Everyone will agree that clean sheet designs should be better, even though many times the 'legacy' aircraft proved better than the upstart.
For this thread, I want a 450 mph aircraft powered by turbo prop. Brute force is okay.



> Try comparing a BAC Hawk 200 ( from the 1980s ) to a P-47D-30.



I don't think that jet aircraft are the topic here, nor the ww2 aircraft (unless modernized, for example swapping the piston engine with turbo prop engine).


----------



## Shortround6 (Mar 13, 2019)

Well, if somebody wants to stick a 2500-3000hp turbo prop inside the cowl of a P-47 and surround it with 1500lbs of lead to keep the cg correct and the original cowl lines (looks) for airshow work go ahead.


----------



## GrauGeist (Mar 13, 2019)

Like I mentioned in my post with the Me262, just because you can make the 75+ year old aircraft go faster with modern engines, doesn't mean you should - some simply weren't designed to go beyond a certain speed.


----------



## tomo pauk (Mar 13, 2019)

2920 shp PW 127F weights 1060 lbs, dry. We're getting rid of turbo and intercooler that are located well aft the CoG - 300-400 lbs with plumbing?
The 'correct looks' are not high on military's list of priorities.
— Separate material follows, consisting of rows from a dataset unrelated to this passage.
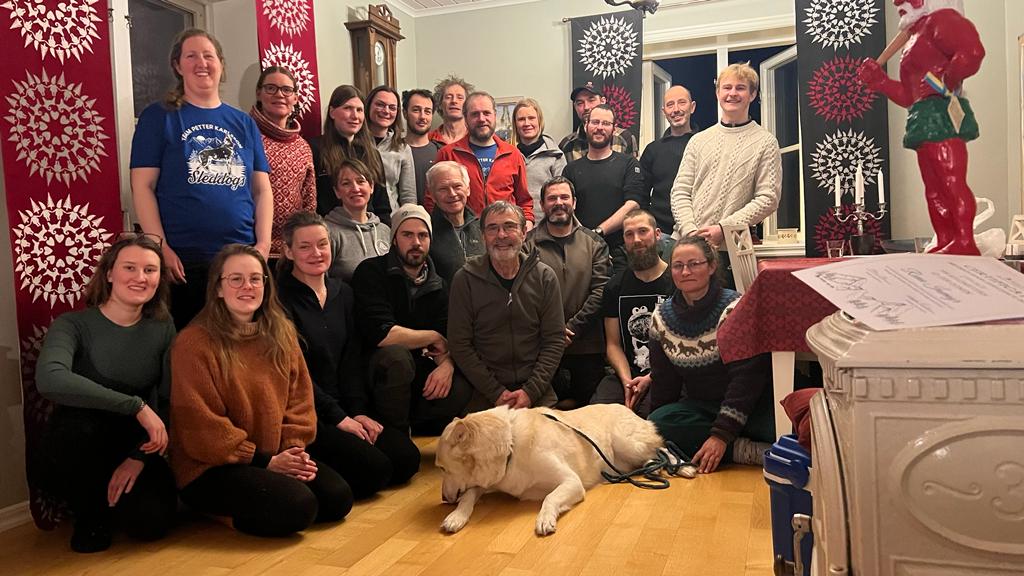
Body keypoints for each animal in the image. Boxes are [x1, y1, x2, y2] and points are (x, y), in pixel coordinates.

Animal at [434, 401, 659, 532]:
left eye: (442, 468)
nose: (443, 498)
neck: (511, 445)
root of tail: (627, 407)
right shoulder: (490, 481)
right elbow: (468, 495)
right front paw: (456, 517)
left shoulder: (571, 481)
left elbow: (550, 497)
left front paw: (544, 518)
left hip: (626, 443)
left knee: (661, 449)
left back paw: (661, 467)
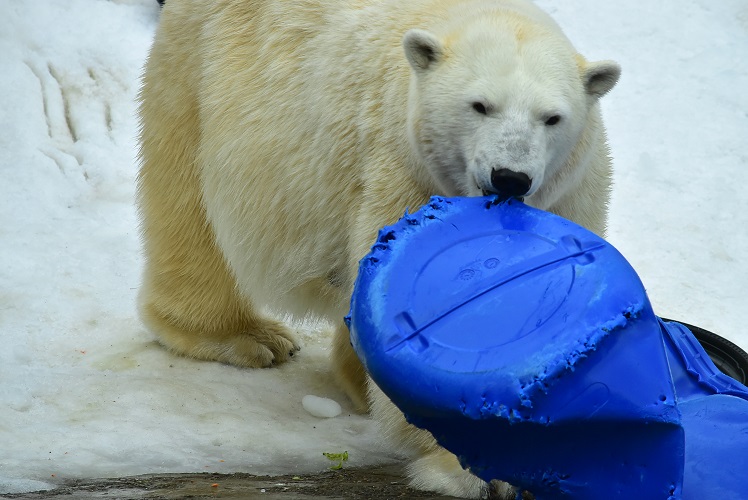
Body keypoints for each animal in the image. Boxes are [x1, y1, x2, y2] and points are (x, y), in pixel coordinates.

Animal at [139, 0, 620, 496]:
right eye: (480, 106)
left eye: (552, 118)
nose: (510, 177)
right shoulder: (404, 174)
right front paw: (471, 467)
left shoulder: (569, 193)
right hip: (199, 70)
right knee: (186, 195)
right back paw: (245, 337)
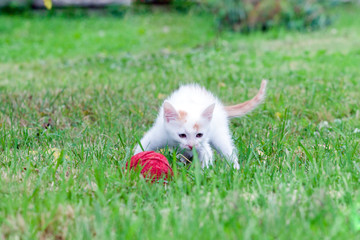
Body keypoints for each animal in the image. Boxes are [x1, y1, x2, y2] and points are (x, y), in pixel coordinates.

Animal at [134, 80, 266, 169]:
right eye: (182, 135)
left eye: (199, 135)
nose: (191, 145)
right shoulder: (160, 133)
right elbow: (143, 145)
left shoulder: (203, 144)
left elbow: (206, 156)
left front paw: (203, 172)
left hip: (219, 134)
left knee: (227, 149)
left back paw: (235, 169)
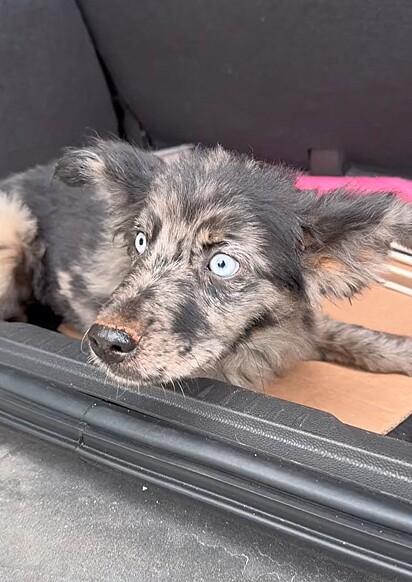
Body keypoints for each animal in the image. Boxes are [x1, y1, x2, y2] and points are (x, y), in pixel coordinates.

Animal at [0, 139, 412, 390]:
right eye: (141, 241)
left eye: (222, 264)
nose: (104, 341)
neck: (252, 340)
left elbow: (339, 331)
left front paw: (401, 351)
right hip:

The resulting A/C should not be any longer or uglier than the XP-72.


----------



## pbehn (Mar 13, 2019)

Shortround6 said:


> A modern turbo prop of around 1200-1300hp weighs less than a quarter as much as a 1200-1300hp WW II V-12, has no radiator or coolant, a smaller oil cooler.
> Since you are saving at least a 1/2 ton of engine weight you can use a smaller wing, lighter landing gear and so on which saves even more weight.


Not my speciality but if you change service and overhauls to Wartime Merlin/Allison type intervals I think they would be much smaller and lighter.


----------



## GrauGeist (Mar 13, 2019)

tomo pauk said:


> The 'correct looks' are not high on military's list of priorities. The resulting A/C should *not be any longer or uglier *than the XP-72.


Well...there _was_ the P-75 and the Do335...


----------



## Shortround6 (Mar 13, 2019)

Just go for it 




Of course you no longer need the whole belly scoop/bottom of the fuselage either  

Yeah, the turbo in the back can go but then you don't need the pair of oil coolers under engine (one might do for the turbine) and you sure don't need the 28 gallon oil tank (or at least not one anywhere near as big) or 30 gallon water/alcohol injection tank. I doubt you need a 56lb starter motor for the turbine.


----------



## XBe02Drvr (Mar 17, 2019)

Shortround6 said:


> I doubt you need a 56lb starter motor for the turbine.


Actually, you do, but you don't need a generator, as your 56 pounder does both.


----------



## Shortround6 (Mar 17, 2019)

Thank you .


----------